Allwood took samples of the rock back to the lab to map the structures' chemical composition with a prototype of an instrument called PIXL. It's a tool NASA will send to Mars in 2020, to look for evidence of past life on the red planet. She and her colleagues found that the supposed fossils don't have the kind of distinctive lamination seen when microbes build up minerals like a stack of pancakes. Instead, Allwood says, it looks more as though the Toblerone rock structure formed, and then other minerals later seeped into it from the outside.
All of this is vigorously disputed by the researchers who originally claimed that the Greenland rocks contained the world's oldest fossils. They stand by that claim and say that Allwood and her colleagues based their work on just a cursory, one-day visit to the site.

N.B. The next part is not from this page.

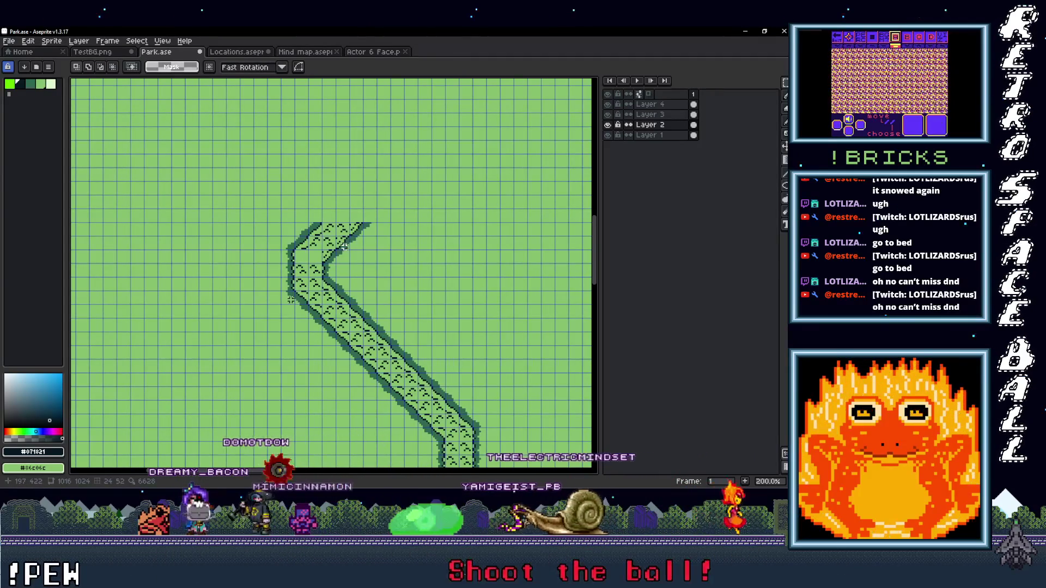
# - Paste the copied 16x8 patterned path block into the bend's gap and commit it
pyautogui.scroll(3, 291, 299)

"This is a classic 'comparing apples and oranges' scenario, leading to the inevitable outcome that ours and their observations do not exactly match," Allen Nutman of the University of Wollongong in Australia notes in a written statement.

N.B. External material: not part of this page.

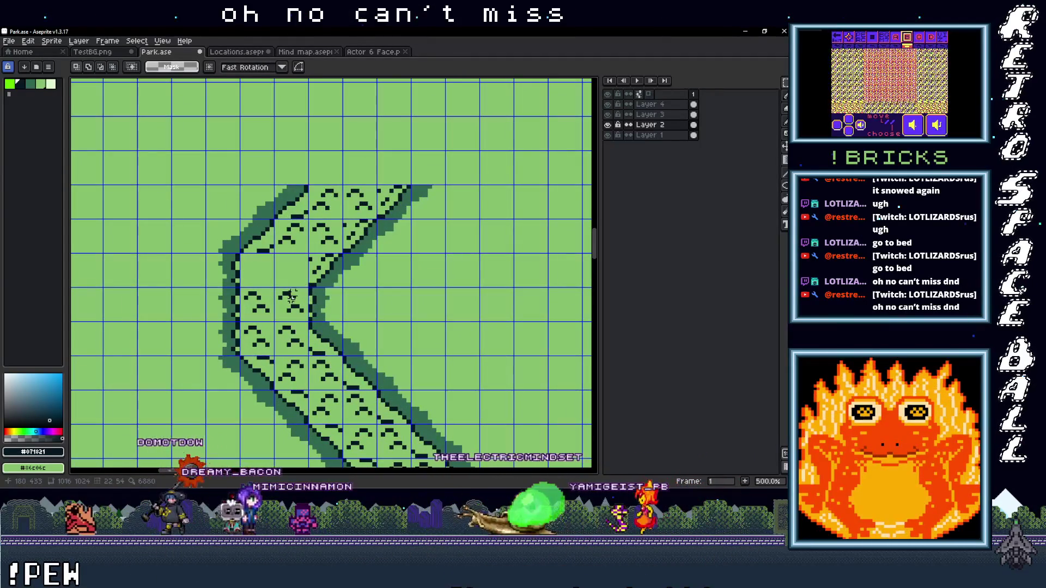
pyautogui.press('ctrl+v')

Vickie Bennett, of the Australian National University, added that she found the new study "disappointing" and "unfortunate" in that it "only serves to confuse" the earlier research that she and her colleagues did on these ancient rocks.
"Basically they did not look at the same rocks — and the details matter," Bennett told NPR in an email. In her view, the rocks in the current study are a "poor-cousin equivalent to the rocks of our original study" and the new analysis "was not conducted with care."
But Allwood rejects those assertions, noting that she sampled rock within 1 meter of the original sampling site.
She also points out that Nutman recently maintained that Allwood's group had indeed sampled the well-preserved material — because he had complained that too much of "the key outcrop" had been taken by other researchers and wasted. Allwood says that her team collected their samples carefully and with the permission and guidance of Greenland's Ministry of Mineral Resources. She hopes to return next year with additional colleagues.
"I have a hard time imagining that anyone who sees those rocks is going to be able to argue that structural deformation isn't at least a strong possibility for why those rocks look the way that they do," Hurowitz says. "I hope that people will look at this and say, 'Well, this is science doing what it is supposed to do.' We're supposed to test people's hypotheses and see if they hold up under scrutiny."
Mark van Zuilen, at the Institut de Physique du Globe de Paris, wrote a commentary on this new work. He was not a member of either research team and points out that the rocky outcrop in Greenland "has not been discovered for long, and few researchers have studied this rock in relation to its geological surroundings."
Van Zuilen says more research could lead to a better understanding of all the forces that shaped it.